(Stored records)

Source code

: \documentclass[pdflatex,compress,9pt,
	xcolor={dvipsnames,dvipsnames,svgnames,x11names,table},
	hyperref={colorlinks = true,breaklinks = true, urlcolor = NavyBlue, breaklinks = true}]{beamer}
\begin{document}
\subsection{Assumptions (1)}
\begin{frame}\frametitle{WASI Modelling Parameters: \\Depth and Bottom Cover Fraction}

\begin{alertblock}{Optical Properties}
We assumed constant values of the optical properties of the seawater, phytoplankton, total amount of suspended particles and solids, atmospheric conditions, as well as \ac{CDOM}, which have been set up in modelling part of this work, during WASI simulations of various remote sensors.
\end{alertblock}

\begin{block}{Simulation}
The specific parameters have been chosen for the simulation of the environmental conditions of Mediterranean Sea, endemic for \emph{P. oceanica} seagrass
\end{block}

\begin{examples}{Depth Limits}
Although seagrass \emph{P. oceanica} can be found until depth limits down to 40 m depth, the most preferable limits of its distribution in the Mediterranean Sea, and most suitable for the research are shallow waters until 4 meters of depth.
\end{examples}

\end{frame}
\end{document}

#### [Task to complete]
Please quote exactly the lines from the one containing "true,breaklinks = true, urlcolor" through the last line of the records above, both included, and nothing else.

#### [Result of this exercise]
	hyperref={colorlinks = true,breaklinks = true, urlcolor = NavyBlue, breaklinks = true}]{beamer}
\begin{document}
\subsection{Assumptions (1)}
\begin{frame}\frametitle{WASI Modelling Parameters: \\Depth and Bottom Cover Fraction}

\begin{alertblock}{Optical Properties}
We assumed constant values of the optical properties of the seawater, phytoplankton, total amount of suspended particles and solids, atmospheric conditions, as well as \ac{CDOM}, which have been set up in modelling part of this work, during WASI simulations of various remote sensors.
\end{alertblock}

\begin{block}{Simulation}
The specific parameters have been chosen for the simulation of the environmental conditions of Mediterranean Sea, endemic for \emph{P. oceanica} seagrass
\end{block}

\begin{examples}{Depth Limits}
Although seagrass \emph{P. oceanica} can be found until depth limits down to 40 m depth, the most preferable limits of its distribution in the Mediterranean Sea, and most suitable for the research are shallow waters until 4 meters of depth.
\end{examples}

\end{frame}
\end{document}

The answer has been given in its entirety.